I should be better at quitting by now. I was fortunate to learn very early in life that quitting could sometimes be the best decision one could make. I had a horrific middle school experience and I spent years trying to stick it out, thinking that was what you were supposed to do. But then my one and only friend started applying to private school, so I did the same (at the time I didn’t appreciate how lucky and rare it was to have this option). It’s very possible that the decision to give up fighting saved my life. And better, it taught me that escape is actually possible. I thought my social troubles in middle school were my fault, and therefore they would follow me wherever I went. But no, at the new school I had little trouble making friends and generally enjoying my life. I had thought that to change my circumstances, I would have to change everything about myself. But quitting, it turns out, is much much easier and sometimes much healthier.
Listening to this show made me remember how liberating that experience was, and how completely I am making myself learn that lesson all over again. I have spent the last 8 years trying to fix myself to make academia work. I know that I am fairly insecure, and that academia exacerbates that, so I turned to therapy to fix that part of me. I am not always great at being productive when left entirely to my own devises, so every quarter I devised a new schedule or system for maximizing my time and energy. I tried all kinds of different teacher personalities until I had my best quarter just giving the fuck up and being myself. But while writing my last post, I realized that I am actually pretty fine. Not perfect, but my neuroses are pretty manageable when I’m not in an environment that pushes all of their corresponding buttons. Why feel bad about going with that?
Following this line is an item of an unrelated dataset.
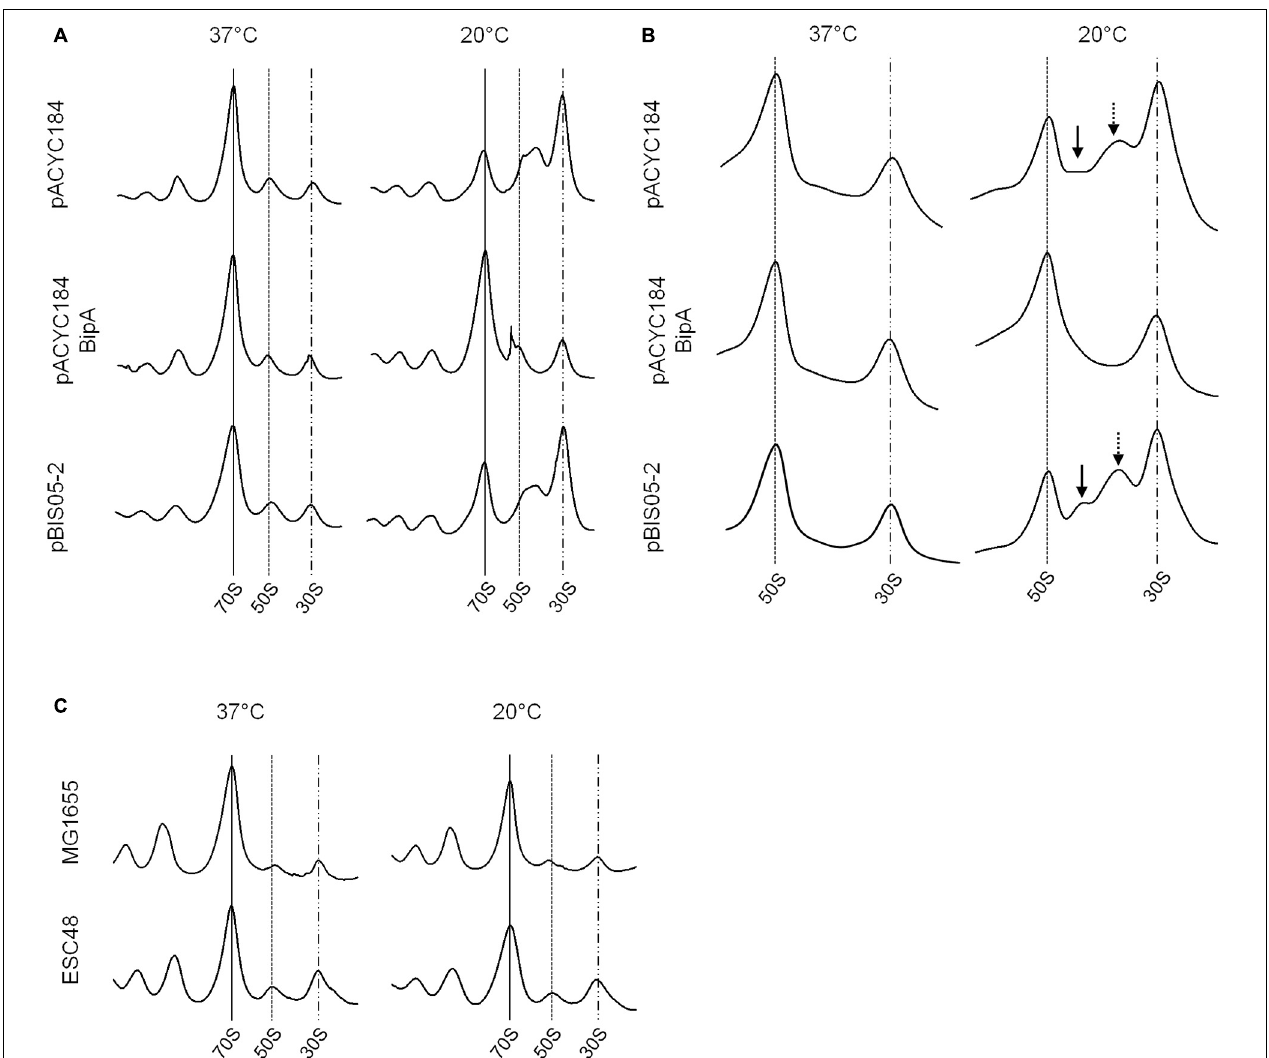
FIGURE 2 | Ribosomal abnormality retained in the suppressor strain. Polysome profiles (A) and subunit profiles (B) of ESC19 cells harboring pACYC184, pACYC184BipA, and pBIS05-2. Transformants were grown at 37 ◦ C or 20 ◦ C in LB medium containing chloramphenicol until they reached an OD 600 of ∼ 0.6. Then, cell lysates were prepared and analyzed as described in section “Materials and Methods.” Arrows indicate abnormal ribosomal particles. (C) Analyses of polysome profiles of the MG1655 and ESC48 strains. The polysomes were analyzed using the lysate of cells grown at 37 ◦ C or 20 ◦ C in LB medium until the exponential phase as in (A)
I am not quitting all the way. As much as I am pretty tired of my dissertation, especially now that it will not fulfill its one tangible purpose – to get me a job – I know that I will be disappointed in myself if I don’t finish it. I’m incredibly close to doing so, so I’m going to stick with that one last piece of work until it’s done. But after that, I quit. Big time. I can see now that all the frustration and resulting laziness that I battled in grad school on a daily basis was really just a product of this specific situation. By moving on, I am going to free up so much energy. I won’t have to try to mold myself academia, and feel bad about the fact that that’s not actually possible. I can find somewhere that I already fit. I don’t know what it is yet. And some days I don’t believe I’ll find it. But some days I do, and I think its worth the dealing with the uncertainty and fear to see if it’s out there.
So yay for quitting! What are your favorite or best quits? Let’s make a little shrine to giving up in the comments.